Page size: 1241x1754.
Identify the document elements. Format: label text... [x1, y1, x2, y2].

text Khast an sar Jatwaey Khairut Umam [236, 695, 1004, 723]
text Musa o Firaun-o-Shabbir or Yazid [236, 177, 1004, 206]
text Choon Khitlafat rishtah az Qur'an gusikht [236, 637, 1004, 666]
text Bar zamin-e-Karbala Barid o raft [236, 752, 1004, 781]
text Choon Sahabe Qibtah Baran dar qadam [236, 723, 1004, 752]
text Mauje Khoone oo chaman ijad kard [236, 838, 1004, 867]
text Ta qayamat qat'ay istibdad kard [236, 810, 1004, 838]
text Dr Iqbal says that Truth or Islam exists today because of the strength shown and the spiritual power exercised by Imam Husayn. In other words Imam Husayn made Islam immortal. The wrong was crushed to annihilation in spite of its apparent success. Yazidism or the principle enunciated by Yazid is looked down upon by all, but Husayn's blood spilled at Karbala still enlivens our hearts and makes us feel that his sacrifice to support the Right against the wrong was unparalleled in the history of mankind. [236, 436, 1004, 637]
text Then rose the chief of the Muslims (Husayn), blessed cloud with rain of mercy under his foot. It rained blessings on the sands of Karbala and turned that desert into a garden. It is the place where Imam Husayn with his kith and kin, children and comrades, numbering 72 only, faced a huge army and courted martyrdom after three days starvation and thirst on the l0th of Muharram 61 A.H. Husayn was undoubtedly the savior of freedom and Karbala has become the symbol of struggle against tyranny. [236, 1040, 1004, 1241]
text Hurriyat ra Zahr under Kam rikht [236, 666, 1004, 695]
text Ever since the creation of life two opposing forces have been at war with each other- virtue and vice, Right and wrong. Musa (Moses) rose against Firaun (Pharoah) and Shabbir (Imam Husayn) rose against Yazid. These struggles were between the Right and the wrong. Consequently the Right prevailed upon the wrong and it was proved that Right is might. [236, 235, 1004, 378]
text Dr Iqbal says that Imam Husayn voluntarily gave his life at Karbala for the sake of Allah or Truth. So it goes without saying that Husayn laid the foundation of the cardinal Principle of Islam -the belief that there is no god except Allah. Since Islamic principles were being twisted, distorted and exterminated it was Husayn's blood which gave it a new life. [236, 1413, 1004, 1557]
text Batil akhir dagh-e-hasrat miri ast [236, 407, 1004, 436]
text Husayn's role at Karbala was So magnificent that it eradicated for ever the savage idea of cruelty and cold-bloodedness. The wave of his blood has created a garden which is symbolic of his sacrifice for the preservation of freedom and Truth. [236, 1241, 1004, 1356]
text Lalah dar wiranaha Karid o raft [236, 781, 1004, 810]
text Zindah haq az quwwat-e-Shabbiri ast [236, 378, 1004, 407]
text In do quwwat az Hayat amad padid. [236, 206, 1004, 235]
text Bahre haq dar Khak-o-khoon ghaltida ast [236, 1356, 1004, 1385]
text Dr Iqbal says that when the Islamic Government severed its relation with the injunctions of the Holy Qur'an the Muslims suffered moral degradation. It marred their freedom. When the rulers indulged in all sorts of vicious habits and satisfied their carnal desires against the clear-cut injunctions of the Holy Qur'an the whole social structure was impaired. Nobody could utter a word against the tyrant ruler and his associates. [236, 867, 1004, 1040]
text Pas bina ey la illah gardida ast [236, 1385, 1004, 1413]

*-*-*

■ What you have to do
Pull out each line of the listing that holds the string "were".

■ Answer to the problem
text Ever since the creation of life two opposing forces have been at war with each other- virtue and vice, Right and wrong. Musa (Moses) rose against Firaun (Pharoah) and Shabbir (Imam Husayn) rose against Yazid. These struggles were between the Right and the wrong. Consequently the Right prevailed upon the wrong and it was proved that Right is might. [236, 235, 1004, 378]
text Dr Iqbal says that Imam Husayn voluntarily gave his life at Karbala for the sake of Allah or Truth. So it goes without saying that Husayn laid the foundation of the cardinal Principle of Islam -the belief that there is no god except Allah. Since Islamic principles were being twisted, distorted and exterminated it was Husayn's blood which gave it a new life. [236, 1413, 1004, 1557]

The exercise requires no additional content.